§ **Work request**
A verbatim copy of the lines starting at the one with "The rectangle, A, has" and ending at the last line below is required; include nothing else.

§ **Entries taken from a collection**
+++

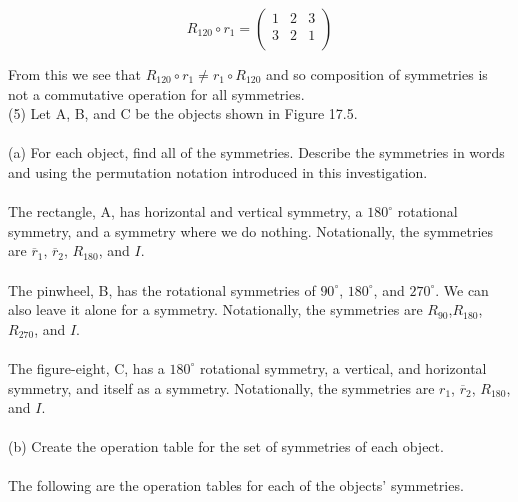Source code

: \documentclass[11pt,a4paper]{article}
\begin{document}
\[
 R_{120}\circ r_1 = \left(\begin{array}{ccc}
1&2&3\\
3&2&1\\
\end{array}\right)
\]

From this we see that $ R_{120}\circ r_1 \neq r_1\circ R_{120}$ and so composition of symmetries is not a commutative operation for all symmetries.\\

(5) Let A, B, and C be the objects shown in Figure 17.5.\\

~\vspace{10mm}\\

(a) For each object, find all of the symmetries. Describe the symmetries in words and using the permutation notation introduced in this investigation.\\
~\\
The rectangle, A, has horizontal and vertical symmetry, a $180^\circ$ rotational symmetry, and a symmetry where we do nothing. Notationally, the symmetries are $\overline{r}_1$, $\overline{r}_2$, $R_{180}$, and $I$.\\
~\\
The pinwheel, B, has the rotational symmetries of $90^\circ$, $180^\circ$, and $270^\circ$. We can also leave it alone for a symmetry. Notationally, the symmetries are $R_{90}$,$R_{180}$, $R_{270}$, and $I$.\\
~\\
The figure-eight, C, has a $180^\circ$ rotational symmetry, a vertical, and horizontal symmetry, and itself as a symmetry. Notationally, the symmetries are $r_1$, $\overline{r}_2$, $R_{180}$, and $I$.\\
~\\
(b) Create the operation table for the set of symmetries of each object.\\
~\\
The following are the operation tables for each of the objects' symmetries.\\
~\\
\end{document}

+++

§ **Task response**
The rectangle, A, has horizontal and vertical symmetry, a $180^\circ$ rotational symmetry, and a symmetry where we do nothing. Notationally, the symmetries are $\overline{r}_1$, $\overline{r}_2$, $R_{180}$, and $I$.\\
~\\
The pinwheel, B, has the rotational symmetries of $90^\circ$, $180^\circ$, and $270^\circ$. We can also leave it alone for a symmetry. Notationally, the symmetries are $R_{90}$,$R_{180}$, $R_{270}$, and $I$.\\
~\\
The figure-eight, C, has a $180^\circ$ rotational symmetry, a vertical, and horizontal symmetry, and itself as a symmetry. Notationally, the symmetries are $r_1$, $\overline{r}_2$, $R_{180}$, and $I$.\\
~\\
(b) Create the operation table for the set of symmetries of each object.\\
~\\
The following are the operation tables for each of the objects' symmetries.\\
~\\
\end{document}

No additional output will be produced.